-------- Given records
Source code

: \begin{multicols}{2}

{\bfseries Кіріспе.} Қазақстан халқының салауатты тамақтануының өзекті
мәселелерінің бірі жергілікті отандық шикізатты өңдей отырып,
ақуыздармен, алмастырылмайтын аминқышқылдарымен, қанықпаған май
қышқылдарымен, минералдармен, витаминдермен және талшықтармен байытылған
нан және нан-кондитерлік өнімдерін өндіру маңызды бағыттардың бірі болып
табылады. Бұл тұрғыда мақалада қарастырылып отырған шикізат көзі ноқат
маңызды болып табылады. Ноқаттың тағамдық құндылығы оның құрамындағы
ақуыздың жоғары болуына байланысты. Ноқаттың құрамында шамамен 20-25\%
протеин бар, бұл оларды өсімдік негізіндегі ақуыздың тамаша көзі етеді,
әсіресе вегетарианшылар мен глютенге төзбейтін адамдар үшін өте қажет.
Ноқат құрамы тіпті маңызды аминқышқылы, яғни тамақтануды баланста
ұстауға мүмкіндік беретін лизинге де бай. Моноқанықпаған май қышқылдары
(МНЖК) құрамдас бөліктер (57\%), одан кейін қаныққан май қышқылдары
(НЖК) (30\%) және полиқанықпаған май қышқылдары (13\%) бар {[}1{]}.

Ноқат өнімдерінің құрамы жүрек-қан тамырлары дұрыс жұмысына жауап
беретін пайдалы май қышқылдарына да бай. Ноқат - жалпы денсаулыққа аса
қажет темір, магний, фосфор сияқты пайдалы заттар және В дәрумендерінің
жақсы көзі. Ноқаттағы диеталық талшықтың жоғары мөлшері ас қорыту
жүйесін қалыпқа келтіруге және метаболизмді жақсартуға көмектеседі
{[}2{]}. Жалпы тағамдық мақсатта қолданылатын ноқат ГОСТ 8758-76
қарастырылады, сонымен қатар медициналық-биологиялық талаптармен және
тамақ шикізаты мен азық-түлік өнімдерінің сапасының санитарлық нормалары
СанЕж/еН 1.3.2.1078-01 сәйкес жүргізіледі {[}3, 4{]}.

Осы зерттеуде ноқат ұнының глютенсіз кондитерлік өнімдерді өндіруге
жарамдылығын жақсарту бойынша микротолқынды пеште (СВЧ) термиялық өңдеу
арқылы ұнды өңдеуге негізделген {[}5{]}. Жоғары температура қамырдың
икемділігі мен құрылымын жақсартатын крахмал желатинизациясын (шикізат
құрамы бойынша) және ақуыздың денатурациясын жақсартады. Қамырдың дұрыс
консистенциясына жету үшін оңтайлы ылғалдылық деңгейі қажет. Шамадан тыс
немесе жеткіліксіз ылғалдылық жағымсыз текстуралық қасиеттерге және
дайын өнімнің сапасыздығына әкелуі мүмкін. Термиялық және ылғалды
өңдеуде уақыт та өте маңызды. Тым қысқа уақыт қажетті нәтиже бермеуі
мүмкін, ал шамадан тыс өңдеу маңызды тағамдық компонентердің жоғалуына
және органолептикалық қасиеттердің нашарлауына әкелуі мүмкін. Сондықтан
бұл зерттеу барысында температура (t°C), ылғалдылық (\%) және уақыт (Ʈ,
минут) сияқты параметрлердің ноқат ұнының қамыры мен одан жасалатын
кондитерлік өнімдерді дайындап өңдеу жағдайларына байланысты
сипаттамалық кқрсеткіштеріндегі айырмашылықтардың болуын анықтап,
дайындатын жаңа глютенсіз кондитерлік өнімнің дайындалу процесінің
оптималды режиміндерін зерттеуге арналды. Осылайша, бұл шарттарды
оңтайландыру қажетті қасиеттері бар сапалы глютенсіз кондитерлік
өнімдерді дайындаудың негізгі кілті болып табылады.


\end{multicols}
----------------
* _Exercise brief_
Transcribe every line of the records, keeping each one exact.

* _Exercise result_
Source code

: \begin{multicols}{2}

{\bfseries Кіріспе.} Қазақстан халқының салауатты тамақтануының өзекті
мәселелерінің бірі жергілікті отандық шикізатты өңдей отырып,
ақуыздармен, алмастырылмайтын аминқышқылдарымен, қанықпаған май
қышқылдарымен, минералдармен, витаминдермен және талшықтармен байытылған
нан және нан-кондитерлік өнімдерін өндіру маңызды бағыттардың бірі болып
табылады. Бұл тұрғыда мақалада қарастырылып отырған шикізат көзі ноқат
маңызды болып табылады. Ноқаттың тағамдық құндылығы оның құрамындағы
ақуыздың жоғары болуына байланысты. Ноқаттың құрамында шамамен 20-25\%
протеин бар, бұл оларды өсімдік негізіндегі ақуыздың тамаша көзі етеді,
әсіресе вегетарианшылар мен глютенге төзбейтін адамдар үшін өте қажет.
Ноқат құрамы тіпті маңызды аминқышқылы, яғни тамақтануды баланста
ұстауға мүмкіндік беретін лизинге де бай. Моноқанықпаған май қышқылдары
(МНЖК) құрамдас бөліктер (57\%), одан кейін қаныққан май қышқылдары
(НЖК) (30\%) және полиқанықпаған май қышқылдары (13\%) бар {[}1{]}.

Ноқат өнімдерінің құрамы жүрек-қан тамырлары дұрыс жұмысына жауап
беретін пайдалы май қышқылдарына да бай. Ноқат - жалпы денсаулыққа аса
қажет темір, магний, фосфор сияқты пайдалы заттар және В дәрумендерінің
жақсы көзі. Ноқаттағы диеталық талшықтың жоғары мөлшері ас қорыту
жүйесін қалыпқа келтіруге және метаболизмді жақсартуға көмектеседі
{[}2{]}. Жалпы тағамдық мақсатта қолданылатын ноқат ГОСТ 8758-76
қарастырылады, сонымен қатар медициналық-биологиялық талаптармен және
тамақ шикізаты мен азық-түлік өнімдерінің сапасының санитарлық нормалары
СанЕж/еН 1.3.2.1078-01 сәйкес жүргізіледі {[}3, 4{]}.

Осы зерттеуде ноқат ұнының глютенсіз кондитерлік өнімдерді өндіруге
жарамдылығын жақсарту бойынша микротолқынды пеште (СВЧ) термиялық өңдеу
арқылы ұнды өңдеуге негізделген {[}5{]}. Жоғары температура қамырдың
икемділігі мен құрылымын жақсартатын крахмал желатинизациясын (шикізат
құрамы бойынша) және ақуыздың денатурациясын жақсартады. Қамырдың дұрыс
консистенциясына жету үшін оңтайлы ылғалдылық деңгейі қажет. Шамадан тыс
немесе жеткіліксіз ылғалдылық жағымсыз текстуралық қасиеттерге және
дайын өнімнің сапасыздығына әкелуі мүмкін. Термиялық және ылғалды
өңдеуде уақыт та өте маңызды. Тым қысқа уақыт қажетті нәтиже бермеуі
мүмкін, ал шамадан тыс өңдеу маңызды тағамдық компонентердің жоғалуына
және органолептикалық қасиеттердің нашарлауына әкелуі мүмкін. Сондықтан
бұл зерттеу барысында температура (t°C), ылғалдылық (\%) және уақыт (Ʈ,
минут) сияқты параметрлердің ноқат ұнының қамыры мен одан жасалатын
кондитерлік өнімдерді дайындап өңдеу жағдайларына байланысты
сипаттамалық кқрсеткіштеріндегі айырмашылықтардың болуын анықтап,
дайындатын жаңа глютенсіз кондитерлік өнімнің дайындалу процесінің
оптималды режиміндерін зерттеуге арналды. Осылайша, бұл шарттарды
оңтайландыру қажетті қасиеттері бар сапалы глютенсіз кондитерлік
өнімдерді дайындаудың негізгі кілті болып табылады.


\end{multicols}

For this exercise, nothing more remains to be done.